Celebridades, ovos e drogas (por Tânia Fusco) 

De um lado, o brilho e a fama – quase sempre bem remunerados – das celebridades e seu glamuroso universo paralelo. De outro, a vida real com suas muitas dificuldades e crescentes ameaças. No meio, espantosas notícias.  “No México, atualmente, o contrabando de ovos supera o de drogas”.

Não há IA que suavize e enfeite esta nossa realidade. Ou, ao menos, consiga reduzir a peste da multidão de celebridades e suas bizarrices.

Tão antigas quanto Noé, celebridades (com suas veleidades) já mereceram crônica de Fernando Pessoa, que dispensa apresentações.  Escrito para O Jornal, de Lisboa – e então não publicado – o texto é 1915, 110 anos atrás. Também em um começo de século conturbado e ameaçador.

Perdoados conceitos, diferenças na grafia e na gramática, além de preconceitos assentados na época, ainda vale?

“Às vezes, quando penso nos homens célebres, sinto por eles toda a tristeza da celebridade.

A celebridade é um plebeísmo.
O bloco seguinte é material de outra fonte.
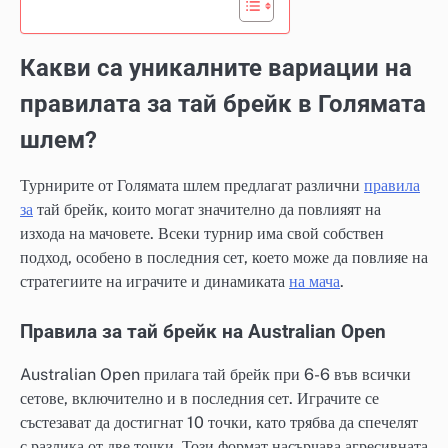
Какви са уникалните вариации на
правилата за тай брейк в Голямата
шлем?
Турнирите от Голямата шлем предлагат различни
правила
за
тай брейк, които могат значително да повлияят на
изхода на мачовете. Всеки турнир има свой собствен
подход, особено в последния сет, което може да повлияе на
стратегиите на играчите и динамиката
на мача
.
Правила за тай брейк на Australian Open
Australian Open прилага тай брейк при 6-6 във всички
сетове, включително и в последния сет. Играчите се
състезават да достигнат 10 точки, като трябва да спечелят
с разлика от две точки. Този формат насърчава агресивната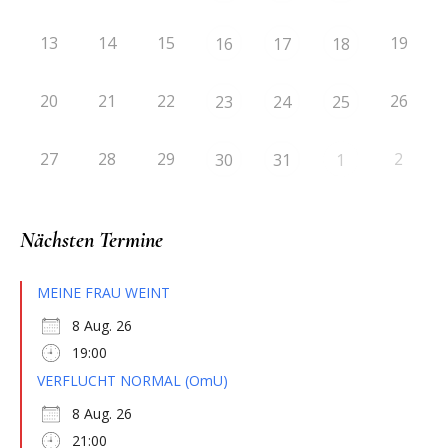
13
14
15
19
16
17
18
20
21
22
26
23
24
25
27
28
29
2
30
31
1
Nächsten Termine
MEINE FRAU WEINT
8 Aug. 26
19:00
VERFLUCHT NORMAL (OmU)
8 Aug. 26
21:00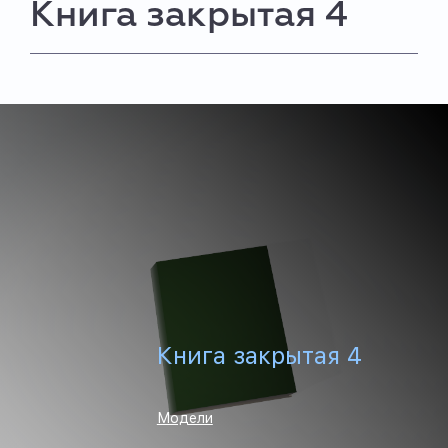
Книга закрытая 4
Книга закрытая 4
Модели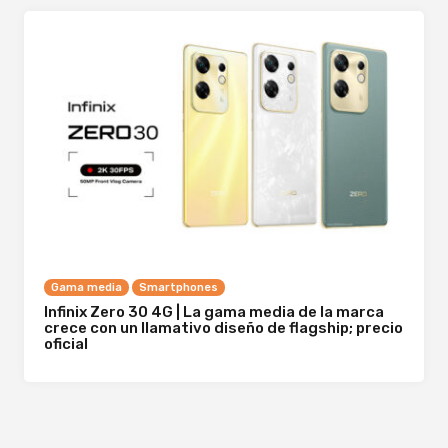
Gama media
Smartphones
Infinix Zero 30 4G | La gama media de la marca
crece con un llamativo diseño de flagship; precio
oficial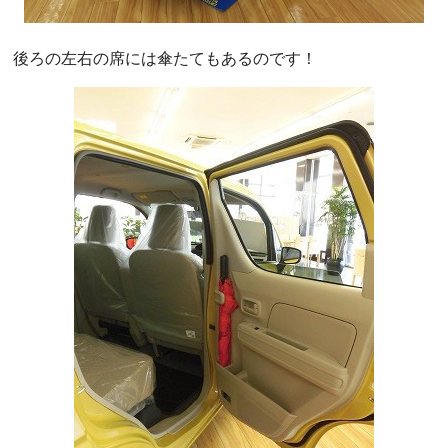
後ろの左右の席には傘たてもあるのです！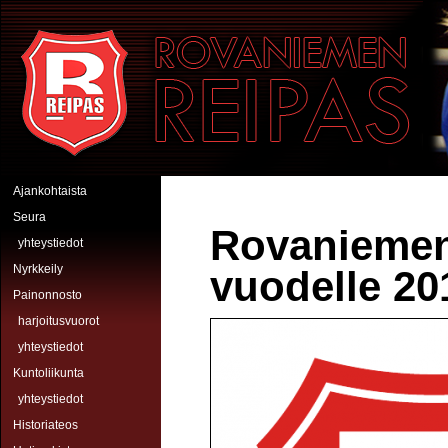
Hyppää pääsisältöön
Rovaniemen Reipas
Ajankohtaista
Seura
Rovaniemen
yhteystiedot
Nyrkkeily
vuodelle 20
Painonnosto
harjoitusvuorot
yhteystiedot
Kuntoliikunta
yhteystiedot
Historiateos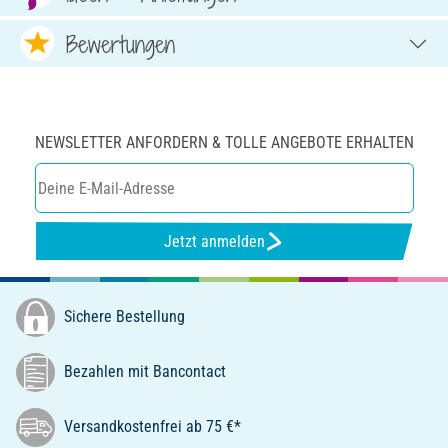
Bewertungen
NEWSLETTER ANFORDERN & TOLLE ANGEBOTE ERHALTEN
Jetzt anmelden
Sichere Bestellung
Bezahlen mit Bancontact
Versandkostenfrei ab 75 €*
Por isso deve ferir uma alma delicada. É um plebeísmo porque estar em evidência, ser olhado por todos inflige a uma criatura delicada uma sensação de parentesco exterior com as criaturas que armam escândalo nas ruas, que gesticulam e falam alto nas praças. O homem que se torna célebre fica sem vida íntima: tornam-se de vidro as paredes da sua vida doméstica; é sempre como se fosse excessivo o seu traje; e aquelas suas mínimas ações — ridiculamente humanas às vezes — que ele quereria invisíveis, coa-as a lente da celebridade para espetaculosas pequenezes, com cuja evidência a sua alma se estraga ou se enfastia. É preciso ser muito grosseiro para se poder ser célebre à vontade.
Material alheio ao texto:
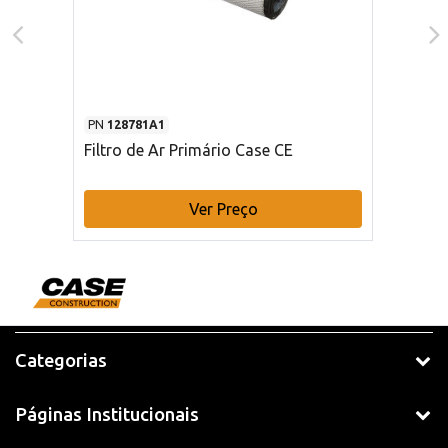
PN
128781A1
Filtro de Ar Primário Case CE
Ver Preço
Categorias
Páginas Institucionais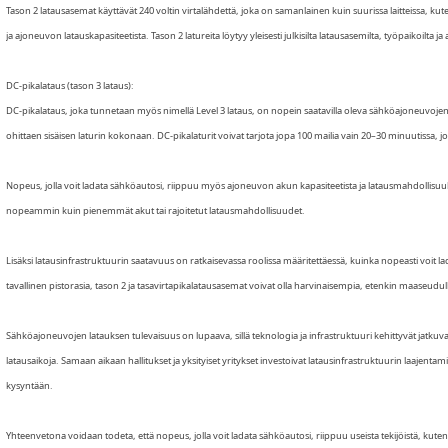
Tason 2 latausasemat käyttävät 240 voltin virtalähdettä, joka on samanlainen kuin suurissa laitteissa, kute
ja ajoneuvon latauskapasiteetista. Tason 2 latureita löytyy yleisesti julkisilta latausasemilta, työpaikoilta ja asui
DC-pikalataus (tason 3 lataus):
DC-pikalataus, joka tunnetaan myös nimellä Level 3 lataus, on nopein saatavilla oleva sähköajoneuvojen
ohittaen sisäisen laturin kokonaan. DC-pikalaturit voivat tarjota jopa 100 mailia vain 20–30 minuutissa, jo
Nopeus, jolla voit ladata sähköautosi, riippuu myös ajoneuvon akun kapasiteetista ja latausmahdollisuuk
nopeammin kuin pienemmät akut tai rajoitetut latausmahdollisuudet.
Lisäksi latausinfrastruktuurin saatavuus on ratkaisevassa roolissa määritettäessä, kuinka nopeasti voit la
tavallinen pistorasia, tason 2 ja tasavirtapikalatausasemat voivat olla harvinaisempia, etenkin maaseudull
Sähköajoneuvojen latauksen tulevaisuus on lupaava, sillä teknologia ja infrastruktuuri kehittyvät jatkuva
latausaikoja. Samaan aikaan hallitukset ja yksityiset yritykset investoivat latausinfrastruktuurin laajen
kysyntään.
Yhteenvetona voidaan todeta, että nopeus, jolla voit ladata sähköautosi, riippuu useista tekijöistä, kuten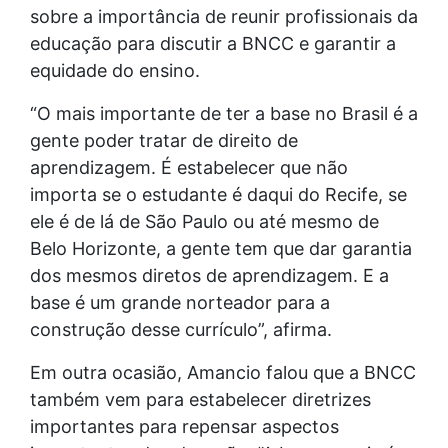
sobre a importância de reunir profissionais da
educação para discutir a BNCC e garantir a
equidade do ensino.
“O mais importante de ter a base no Brasil é a
gente poder tratar de direito de
aprendizagem. É estabelecer que não
importa se o estudante é daqui do Recife, se
ele é de lá de São Paulo ou até mesmo de
Belo Horizonte, a gente tem que dar garantia
dos mesmos diretos de aprendizagem. E a
base é um grande norteador para a
construção desse currículo”, afirma.
Em outra ocasião, Amancio falou que a BNCC
também vem para estabelecer diretrizes
importantes para repensar aspectos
Depois, além dum plebeísmo, a celebridade é uma contradição. Parecendo que dá valor e força às criaturas, apenas as desvaloriza e as enfraquece. Um homem de génio desconhecido pode gozar a volúpia suave do contraste entre a sua obscuridade e o seu génio; e pode, pensando que seria célebre se quisesse, medir o seu valor com a sua melhor medida, que é ele — próprio. Mas, uma vez conhecido, não está mais na sua mão reverter à obscuridade. A celebridade é irreparável. Dela como do tempo, ninguém torna atrás ou se desdiz.

E é por isto que a celebridade é uma fraqueza também. Todo o homem que merece ser célebre sabe que não vale a pena sê-lo. Deixar-se ser célebre é uma fraqueza, uma concessão ao baixo-instinto (…) de querer dar nas vistas e nos ouvidos.

Penso às vezes nisto coloridamente. E aquela frase de que «homem de génio desconhecido» é o mais belo de todos os destinos, torna-se-me inegável; parece-me que esse é não só o mais belo, mas o maior dos destinos.

Diz-se que os herméticos da Rosa-Cruz, seita esotérica e magista, descobriram, desde o início dos tempos, o segredo da vida eterna, o elixir da vida; que, nunca morrendo, passam de época em época, através dos ciclos e das civilizações, despercebidos, nenhuns e, contudo, pela grandeza da coisa transcendental que criaram, maiores do que os génios todos da evidência humana. Da sua seita é o preceito, que cumprem, de se não darem nunca a conhecer. A sua presença eterna, que vive à margem da nossa transiência, vive também fora da nossa pequenez.

Vão-se-me os olhos da alma nessas figuras supostas — e quem sabe a que ponto reais? — que, verdadeiramente, realizam o supremo destino do homem: o máximo do poder no mínimo da exibição; o mínimo da exibição, por certo, por terem o máximo do poder. O sentido das suas vidas é divino e longínquo. Apraz-me crer que eles existam para que possa pensar nobremente da humanidade”.

 

Publicado pela editora Ática, de Lisboa, em 1966, no livro Páginas Íntimas e de Auto
Interpretação, com inéditos de Fernando Pessoa, selecionados e prefaciados por Georg
Rudolf Lind e Jacinto do Prado Coelho.